PROJECT I: Thyroid Status and the Ontogeny of the of the Primate Hypothalamic GnRH Pulse Generator. David R. Mann, Professor of Physiology, MSM, Principal Investigator; Tony M. Plant, Professor of Cell Biology and Physiology, University of Pittsburgh Medical School, Co-Investigator.

The major goal of this project is to establish whether thyroid hormone is required for neurobiological processes that dictate the ontogeny of the GnRH pulse generator from birth to puberty in the male monkey. The GnRH pulse generator is the major driving force for postnatal sexual development in mammals. In the monkey, this system is fully functional during infancy, but during the transition to the juvenile phase of development, the GnRH pulse generator is arrested and remains quiescent until the onset of puberty. The project will test two hypotheses. The first is that normal thyroid status during infancy is necessary for the arrest of GnRH pulse generator activity during the transition to the quiescent juvenile phase of sexual development and/or for the reaugmentation of the GnRH pulse generator with the onset of puberty. An additional hypothesis is that the induction of a hypothyroidism during the juvenile period will alter the normal tempo of reactivation of the GnRH pulse generator at the onset of puberty. These hypotheses will be tested in the agonadal male monkey that is a well-established nonhuman primate paradigm for human sexual development. Thus, the project will lead toward a better understanding of the mystery of human puberty and disorders of sexual development in boys and girls.

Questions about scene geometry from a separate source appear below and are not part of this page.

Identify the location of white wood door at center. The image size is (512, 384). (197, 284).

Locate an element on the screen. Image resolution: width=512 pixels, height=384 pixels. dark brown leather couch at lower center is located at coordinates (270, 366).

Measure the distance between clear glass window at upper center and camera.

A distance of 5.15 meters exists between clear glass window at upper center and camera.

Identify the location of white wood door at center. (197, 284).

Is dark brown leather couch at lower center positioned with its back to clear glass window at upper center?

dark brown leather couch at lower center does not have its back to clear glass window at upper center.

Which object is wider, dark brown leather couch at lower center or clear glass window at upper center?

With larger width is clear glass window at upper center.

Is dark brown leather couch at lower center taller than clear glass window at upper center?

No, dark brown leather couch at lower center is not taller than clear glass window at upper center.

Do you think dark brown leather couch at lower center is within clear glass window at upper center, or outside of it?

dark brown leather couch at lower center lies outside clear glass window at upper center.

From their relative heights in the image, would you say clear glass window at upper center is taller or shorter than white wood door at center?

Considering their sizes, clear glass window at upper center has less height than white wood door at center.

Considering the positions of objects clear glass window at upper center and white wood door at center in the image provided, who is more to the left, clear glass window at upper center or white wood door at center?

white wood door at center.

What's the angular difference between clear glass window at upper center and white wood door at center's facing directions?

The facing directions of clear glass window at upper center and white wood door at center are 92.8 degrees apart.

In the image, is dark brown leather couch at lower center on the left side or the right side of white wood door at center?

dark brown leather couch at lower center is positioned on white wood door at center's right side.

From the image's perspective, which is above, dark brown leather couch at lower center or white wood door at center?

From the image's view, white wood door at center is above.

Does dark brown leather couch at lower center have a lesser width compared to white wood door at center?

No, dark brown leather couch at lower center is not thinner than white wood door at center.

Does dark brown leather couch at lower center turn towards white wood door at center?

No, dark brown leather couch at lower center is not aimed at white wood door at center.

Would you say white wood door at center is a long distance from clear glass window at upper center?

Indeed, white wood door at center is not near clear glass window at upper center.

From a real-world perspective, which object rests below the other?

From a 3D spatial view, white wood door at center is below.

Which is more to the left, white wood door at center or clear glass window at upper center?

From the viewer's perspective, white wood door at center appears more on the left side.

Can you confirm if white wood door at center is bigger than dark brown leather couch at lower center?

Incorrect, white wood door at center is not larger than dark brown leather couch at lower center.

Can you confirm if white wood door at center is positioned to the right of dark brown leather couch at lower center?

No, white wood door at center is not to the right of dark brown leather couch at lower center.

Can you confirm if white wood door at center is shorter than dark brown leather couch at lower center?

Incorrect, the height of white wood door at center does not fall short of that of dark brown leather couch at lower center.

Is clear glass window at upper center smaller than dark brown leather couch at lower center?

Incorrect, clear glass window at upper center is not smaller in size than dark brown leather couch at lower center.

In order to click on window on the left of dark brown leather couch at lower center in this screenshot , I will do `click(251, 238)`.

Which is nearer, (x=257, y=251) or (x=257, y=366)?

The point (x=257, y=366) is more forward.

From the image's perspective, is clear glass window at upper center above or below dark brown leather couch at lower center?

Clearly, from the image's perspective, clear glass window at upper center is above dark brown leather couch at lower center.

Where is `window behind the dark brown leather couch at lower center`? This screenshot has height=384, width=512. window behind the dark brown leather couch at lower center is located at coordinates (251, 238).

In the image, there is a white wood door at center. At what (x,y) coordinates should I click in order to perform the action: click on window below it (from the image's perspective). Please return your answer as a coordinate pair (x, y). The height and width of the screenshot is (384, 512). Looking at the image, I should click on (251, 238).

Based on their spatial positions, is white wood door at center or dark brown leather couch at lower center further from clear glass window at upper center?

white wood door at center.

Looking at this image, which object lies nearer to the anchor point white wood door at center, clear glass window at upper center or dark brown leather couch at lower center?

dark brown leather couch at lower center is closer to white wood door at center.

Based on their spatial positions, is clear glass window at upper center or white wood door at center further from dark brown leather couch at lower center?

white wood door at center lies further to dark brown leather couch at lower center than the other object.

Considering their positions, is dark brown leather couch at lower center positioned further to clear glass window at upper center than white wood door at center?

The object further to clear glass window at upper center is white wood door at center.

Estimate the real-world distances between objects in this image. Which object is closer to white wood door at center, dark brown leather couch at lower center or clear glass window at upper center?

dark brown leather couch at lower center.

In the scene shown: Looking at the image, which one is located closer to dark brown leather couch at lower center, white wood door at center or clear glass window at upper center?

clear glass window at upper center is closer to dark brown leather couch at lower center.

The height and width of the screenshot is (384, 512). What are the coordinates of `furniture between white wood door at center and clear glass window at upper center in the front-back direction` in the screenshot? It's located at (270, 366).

		PROJECT III: Role of GnRH in Luteolysis of Monkey. Rajagopala Sridaran, Professor of Physiology, MSM, Principal Investigator; Anthony J. Zeleznik, University of Pittsburgh Medical School, Co-Investigator.

The administration of GnRH to pregnant rats is associated with a suppression of luteal steroidogenesis and the termination of pregnancy. GnRH has been shown to impair key steps in the steroidogenic pathway as well as induce apoptosis in lutein cells. This project intends to extend the previous work of the PI in the rodent to primates using the monkey model. Studies are proposed to initially attempt to determine whether chronic GnRH administration induces luteolysis in the female monkey as well as the rodent, and if so, whether this effect is mediated directly at the level of the ovary or indirectly via an alteration of pituitary gonadotropin secretion. Corpora lutea will be harvested and in vitro effects of GnRH on key steps in the steroidogenic pathway will be assessed. Studies will also be performed to determine whether GnRH induces apoptosis in primate tissue as it does in the rodent. The findings resulting from these studies will complement the previous work of the PI in the rodent and should add to our understanding of the potential role of ovarian GnRH in the regulation of luteal function in higher primates.

Project IV: Sp-Mediated Regulation of CREB and LDH Gene Expression during Spermatogenesis Kelwyn H. Thomas, Associate Professor of Anatomy and Neuro-Biology, MSM, Principal Investigator, William H. Walker, Assistant Professor of Cell Biology and Physiology, University of Pittsburgh Medical School, Co-Investigator.

The focus of this project is a detailed examination of the role of Sp transcripts in the regulation of stage specific gene expression in germ cells during murine spermatogenesis. LDH and CREB genes will serve as gene models for examining this phenomenon. The hypothesis to be tested is that temporal patterns of activation and deactivation of these genes are regulated via interactions between Sp variant transcription factors and GC-box cis-regulatory elements present in the individual promoters. Sp variants will initially be produced in Sp-deficient Drosophila S2 cells and the products will be used to synthesize specific antibodies for immunocytochemistry experiments. These antibodies will then be utilized to determine spatial and temporal expression patterns for these variants. The Sp transcription factors will also be utilized in order to determine their ability to activate CREB and LDH promotor/CAT reporter constructs in Drosophila S2 cells. A final aim will be to identify stage and cell type-specific coactivators that interact with Sp transcripts in the regulation of CREB and LDH promotor-directed CAT gene expression. These studies will provide important insights into the transcriptional basis for gene expression during early stages of spermatogenesis.